The German economy could shrink by 10% this year due to the novel coronavirus in a worst-case scenario in which the lockdown would continue until the end of June, the German Economic Institute (IW) predicted Thursday.
“The industrial sector would be hit harder with an 18% decline. In this case, the crisis could continue until the end of the year,” IW said.
The economic crisis caused by the new coronavirus will sharply slow German economic activity in the manufacturing and service sectors.
According to IHS Markit’s data, manufacturing and services activity has rapidly plunged in March and could lead to a 2% drop in the county’s gross domestic product (GDP) in the first quarter, a Bloomberg report also said Thursday.
An Ifo economist had said Wednesday that Germany’s economy could contract by as much as 20% this year due to the impact of the coronavirus.
Ifo economist Klaus Wohlrabe told Reuters that the German economy could contract by between 5% and 20% this year depending on the length of the shutdown caused by the pandemic.
Wohlrabe added he expected there to be a severe recession that would last for at least two quarters.
The Ifo institute’s final survey results showed that its business climate index slumped to 86.1 from 96.0 in February.

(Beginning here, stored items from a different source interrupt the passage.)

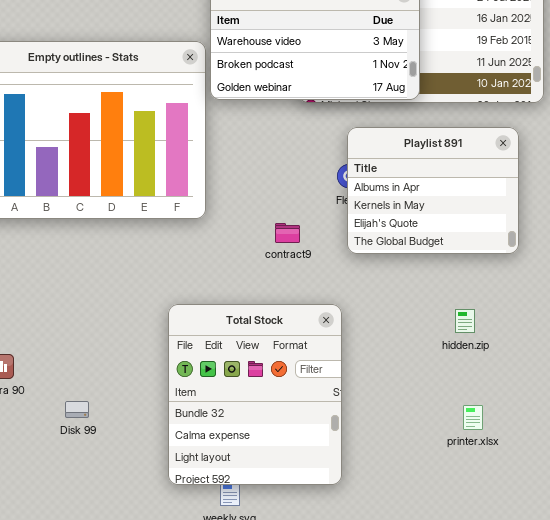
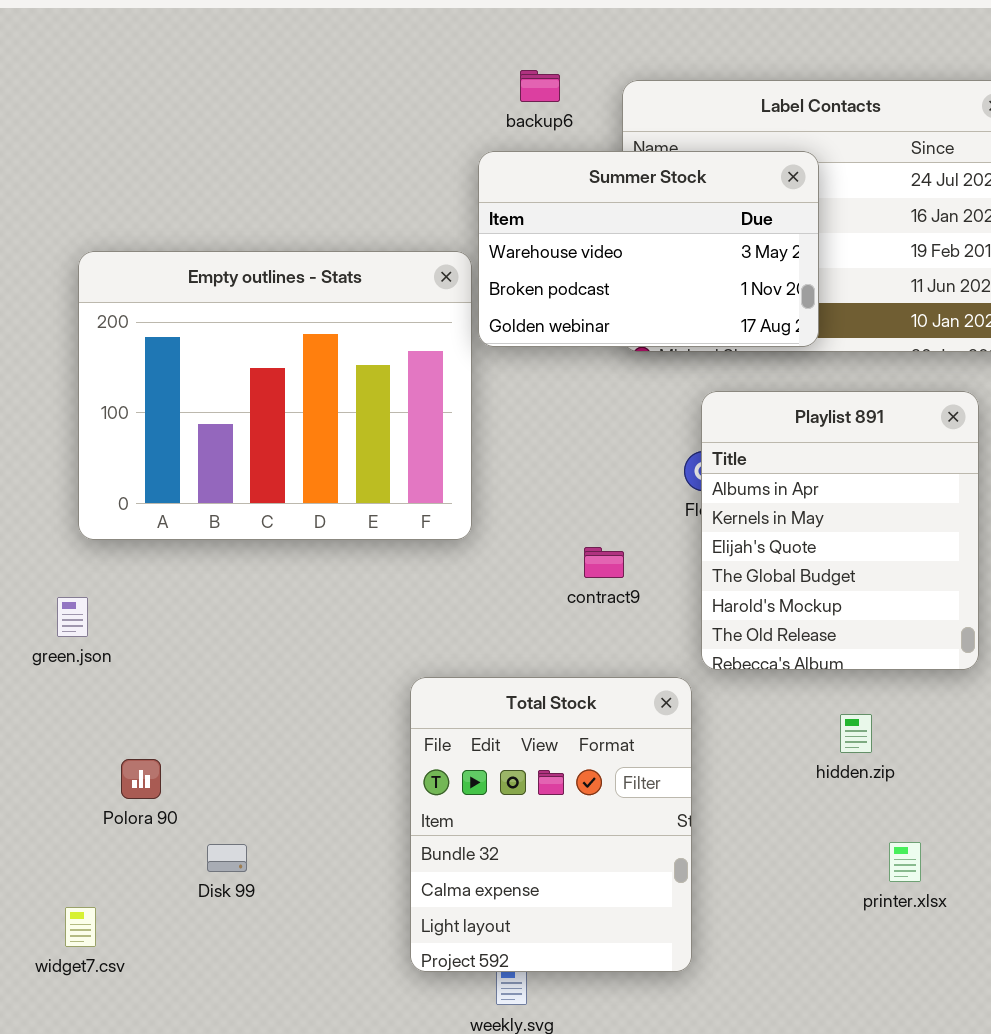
Playlist 891: [347,127,519,254] -> [701,391,979,670], resized
hidden.zip: [455,309,475,333] -> [840,714,872,753], moved
Disk 99: [65,401,89,418] -> [207,844,247,872], moved

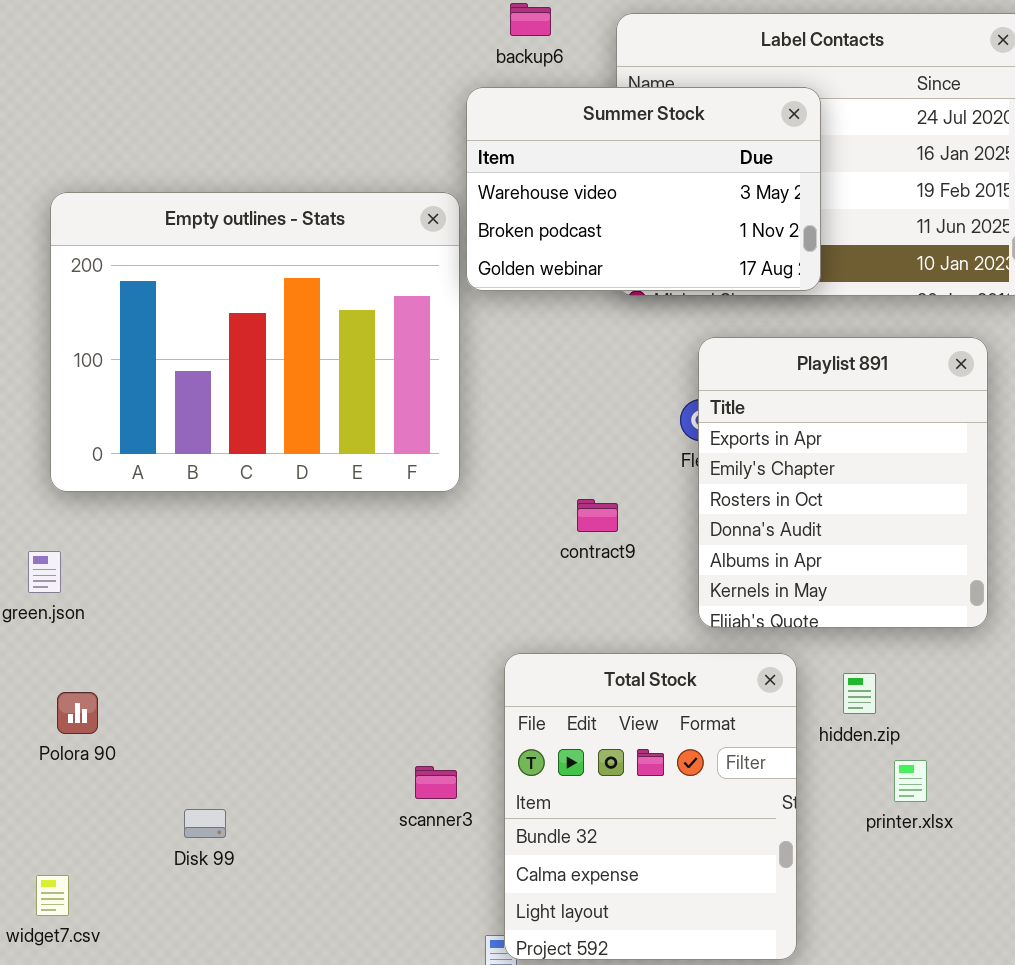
Playlist 891: [701,391,979,670] -> [698,337,988,628], scrolled up 4 rows
Total Stock: [410,677,692,972] -> [504,653,797,960], moved
Polora 90: [121,759,161,799] -> [57,692,98,734], moved
printer.xlsx: [889,842,921,882] -> [894,760,927,802], moved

“This is the steepest fall recorded since German reunification and the lowest value since July 2009,” Ifo President Clemens Fuest said in a statement.
“The German economy is in shock,” Fuest said, adding that business expectations, in particular, had darkened as never before while companies’ assessment of their current situation also worsened sharply.
In the manufacturing sector, the index fell to its lowest level since August 2009, with the sub-index for expectations posting the steepest drop in 70 years of industry surveys.
In services, the business climate indicator posted its steepest drop since the data was first collected in 2005, Ifo said.
The Ifo figures chimed with IHS Markit's PMI surveys, released Tuesday, showing that Germany’s service sector suffered a record contraction in March, pushing overall business activity to the lowest level since the 2009 crisis.
The devastating forecasts came as lawmakers were discussing an unprecedented rescue package worth more than 750 billion euros ($813.15 billion) for which the government wants parliament to suspend the constitutionally enshrined debt brake.
“The longer the lockdown lasts, the more the size of the contraction will resemble numbers normally only seen in emerging economies. Simply unprecedented,” ING economist Carsten Brzeski said.
Finance Minister Olaf Scholz asked lawmakers earlier Wednesday to suspend the debt brake, which restricts new borrowing to 0.35% of GDP, so the government could fight the coronavirus pandemic with “full force.”